The choice of base and reaction conditions can influence the selectivity and yield of the enolate formation. 

Enolates are more reactive than enols due to their increased nucleophilicity. The negative charge on the oxygen atom in enolates increases their ability to participate in nucleophilic attacks on electrophilic centers. Enols, on the other hand, are neutral species and therefore less nucleophilic. They often require acid catalysis to react, whereas enolates can react under both acidic and basic conditions, taking part in a wider array of reactions such as alkylation and acylation.

Alpha halogenation involves the addition of a halogen atom to the α carbon in an aldehyde or ketone. This reaction typically proceeds via an enol intermediate, where the α carbon becomes nucleophilic due to the presence of the electron-withdrawing carbonyl group. The halogenation occurs through nucleophilic attack by a halogen source, such as bromine or chlorine, on the enol intermediate, followed by deprotonation to yield the alpha-halogenated carbonyl compound.

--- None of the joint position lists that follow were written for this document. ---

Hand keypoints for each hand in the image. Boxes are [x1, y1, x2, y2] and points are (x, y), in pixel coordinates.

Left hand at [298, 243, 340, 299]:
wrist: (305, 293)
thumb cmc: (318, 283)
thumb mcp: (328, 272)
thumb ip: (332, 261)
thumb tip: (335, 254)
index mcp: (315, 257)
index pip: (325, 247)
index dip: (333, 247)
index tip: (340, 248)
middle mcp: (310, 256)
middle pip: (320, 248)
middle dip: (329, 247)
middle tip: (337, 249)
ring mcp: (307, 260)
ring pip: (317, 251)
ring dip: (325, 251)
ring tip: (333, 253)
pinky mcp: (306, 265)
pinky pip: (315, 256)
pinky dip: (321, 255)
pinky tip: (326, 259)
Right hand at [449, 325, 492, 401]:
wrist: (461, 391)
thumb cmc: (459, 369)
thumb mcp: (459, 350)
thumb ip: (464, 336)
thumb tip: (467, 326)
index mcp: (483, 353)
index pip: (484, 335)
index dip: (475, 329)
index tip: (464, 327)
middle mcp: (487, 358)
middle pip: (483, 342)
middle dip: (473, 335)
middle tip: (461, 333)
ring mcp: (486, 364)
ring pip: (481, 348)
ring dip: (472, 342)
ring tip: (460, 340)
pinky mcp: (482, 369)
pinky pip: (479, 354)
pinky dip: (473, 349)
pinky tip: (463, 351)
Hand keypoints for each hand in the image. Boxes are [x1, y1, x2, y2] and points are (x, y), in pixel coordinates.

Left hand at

The haloform reaction is a chemical reaction where a methyl ketone is reacted with halogen and a base to produce a haloform (a trihalogenated methane such as chloroform or bromoform) and a carboxylate anion. Compounds that can undergo this reaction include methyl ketones and secondary alcohols that can be oxidized to methyl ketones. The reaction proceeds through multiple halogenation steps at the methyl group adjacent to the carbonyl, followed by the base-induced cleavage of the carbon-carbon bond, leading to the formation of the haloform and a carboxylate salt.

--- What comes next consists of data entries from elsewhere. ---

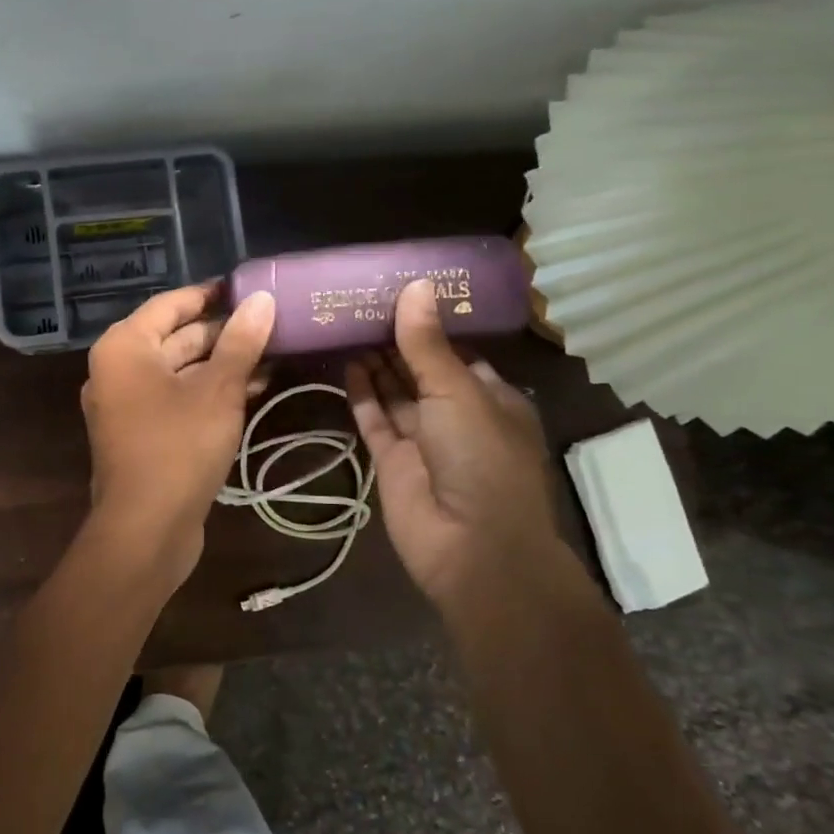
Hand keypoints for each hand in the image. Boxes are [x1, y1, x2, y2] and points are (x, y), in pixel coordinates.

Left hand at [81, 283, 275, 575]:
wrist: (146, 529)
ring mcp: (127, 405)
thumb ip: (241, 341)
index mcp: (125, 347)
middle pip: (176, 338)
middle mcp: (118, 370)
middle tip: (272, 324)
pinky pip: (177, 399)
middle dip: (224, 333)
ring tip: (274, 355)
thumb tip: (262, 300)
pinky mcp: (142, 435)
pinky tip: (253, 389)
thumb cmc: (178, 446)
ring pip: (180, 372)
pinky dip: (210, 393)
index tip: (250, 288)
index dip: (211, 294)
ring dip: (223, 365)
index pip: (171, 304)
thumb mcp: (218, 390)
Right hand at [345, 280, 567, 615]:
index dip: (428, 323)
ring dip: (375, 363)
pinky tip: (344, 363)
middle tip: (360, 302)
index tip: (397, 291)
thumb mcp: (459, 393)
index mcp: (489, 396)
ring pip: (395, 393)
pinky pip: (374, 420)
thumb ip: (429, 346)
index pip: (456, 351)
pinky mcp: (391, 461)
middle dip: (395, 340)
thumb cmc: (482, 459)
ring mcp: (422, 439)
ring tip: (346, 323)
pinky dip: (361, 394)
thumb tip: (416, 286)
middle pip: (421, 369)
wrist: (472, 547)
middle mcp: (456, 415)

The key steps in enolate alkylation reactions involve the formation of an enolate ion from a carbonyl compound by deprotonation at the alpha position. A strong base such as LDA or NaH is typically used to remove the α hydrogen, forming a resonance-stabilized enolate anion. This nucleophilic enolate can then attack an alkyl halide (typically a primary alkyl halide to avoid side reactions such as elimination), leading to the formation of a new carbon-carbon bond at the alpha position.

Enolate alkylation involves the reaction of an enolate ion with an alkyl halide to form a new carbon-carbon bond. The nature of the alkyl halide greatly impacts the reaction’s outcome due to factors like reactivity and sterics.

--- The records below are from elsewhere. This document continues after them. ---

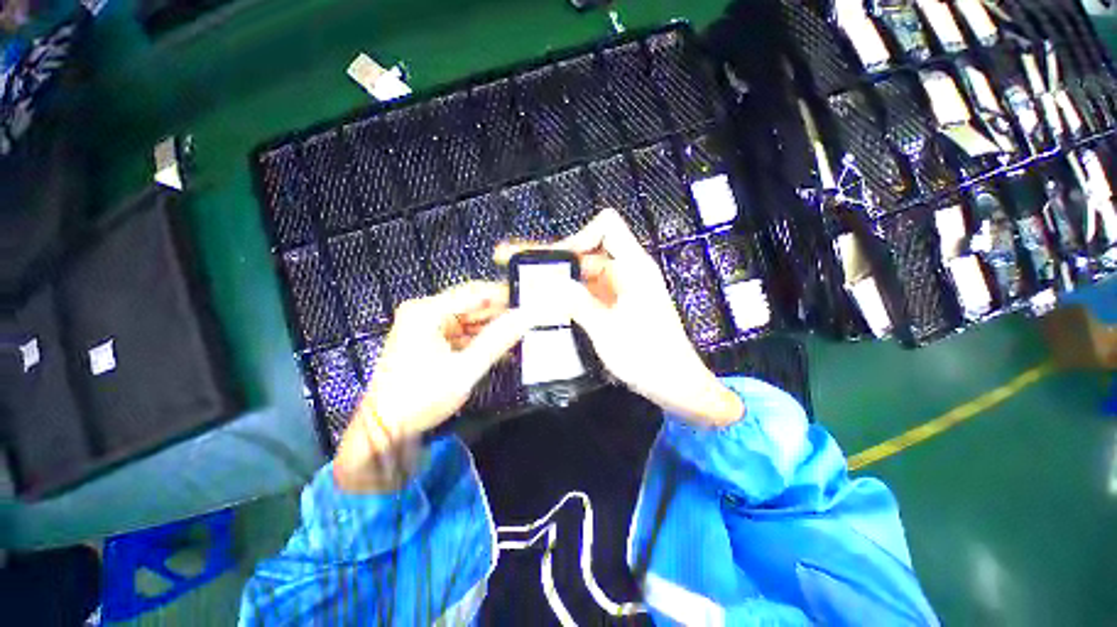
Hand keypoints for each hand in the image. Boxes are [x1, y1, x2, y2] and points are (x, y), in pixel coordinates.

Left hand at [334, 281, 529, 492]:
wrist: (385, 430)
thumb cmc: (420, 397)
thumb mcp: (464, 369)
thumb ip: (497, 340)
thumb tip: (526, 317)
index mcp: (427, 311)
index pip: (475, 292)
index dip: (505, 295)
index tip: (532, 302)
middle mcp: (426, 312)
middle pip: (473, 305)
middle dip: (502, 315)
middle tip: (531, 321)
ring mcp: (428, 327)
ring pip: (471, 321)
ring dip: (494, 330)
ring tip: (523, 336)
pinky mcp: (432, 341)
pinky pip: (464, 335)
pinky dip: (482, 342)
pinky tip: (504, 351)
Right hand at [496, 210, 742, 426]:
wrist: (676, 386)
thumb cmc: (648, 358)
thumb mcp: (607, 330)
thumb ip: (576, 304)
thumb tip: (548, 284)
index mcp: (633, 267)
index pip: (606, 227)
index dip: (578, 236)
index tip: (554, 260)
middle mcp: (625, 272)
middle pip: (585, 252)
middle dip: (550, 259)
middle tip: (511, 263)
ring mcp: (619, 291)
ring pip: (581, 275)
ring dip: (553, 280)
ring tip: (518, 286)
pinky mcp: (614, 307)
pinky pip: (586, 293)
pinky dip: (565, 297)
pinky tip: (542, 305)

  • Primary alkyl halides typically undergo SN2 reactions with enolates, leading to straightforward alkylation.
  • Secondary alkyl halides may also react via an SN2 mechanism, though they can be hindered by steric effects, which can slow down or prevent the reaction.
  • Tertiary alkyl halides are usually too hindered for SN2 reactions and can instead react through an SN1 mechanism or not at all, potentially leading to side reactions, such as eliminations or rearrangements.

The choice of alkyl halide is, therefore, crucial for achieving the desired alkylation product. 

The malonic ester synthesis is a method for preparing carboxylic acids with a substituent on the alpha carbon. It involves the alkylation of malonic ester followed by decarboxylation. This method is particularly useful because it allows the introduction of a wide range of substituents in a controlled fashion, enabling the synthesis of substituted acetic acids that are otherwise difficult to obtain directly through other methods.

Acetoacetic ester synthesis is a powerful method for the preparation of ketones. It begins with the alkylation of acetoacetic ester, an ester derived from a β-keto acid, to form a substituted acetoacetic ester. This substituted ester can then undergo hydrolysis and decarboxylation, effectively removing the two carbon atoms between the carbonyl group of the acetoacetate and the newly introduced alkyl group. The end product is a ketone with a carbon skeleton that has been extended by the length of the alkyl halide used in the alkylation step. This synthesis is particularly useful for creating ketones with complex substituents that may be difficult to introduce by other methods.

In malonic ester and acetoacetic ester syntheses, the decarboxylation step involves a pericyclic reaction where the β-keto acid intermediate undergoes the expulsion of carbon dioxide CO2 to form an enol intermediate. This enol then tautomerizes to produce the corresponding keto form, resulting in malonic acid in malonic ester synthesis and acetoacetic acid in acetoacetic ester synthesis.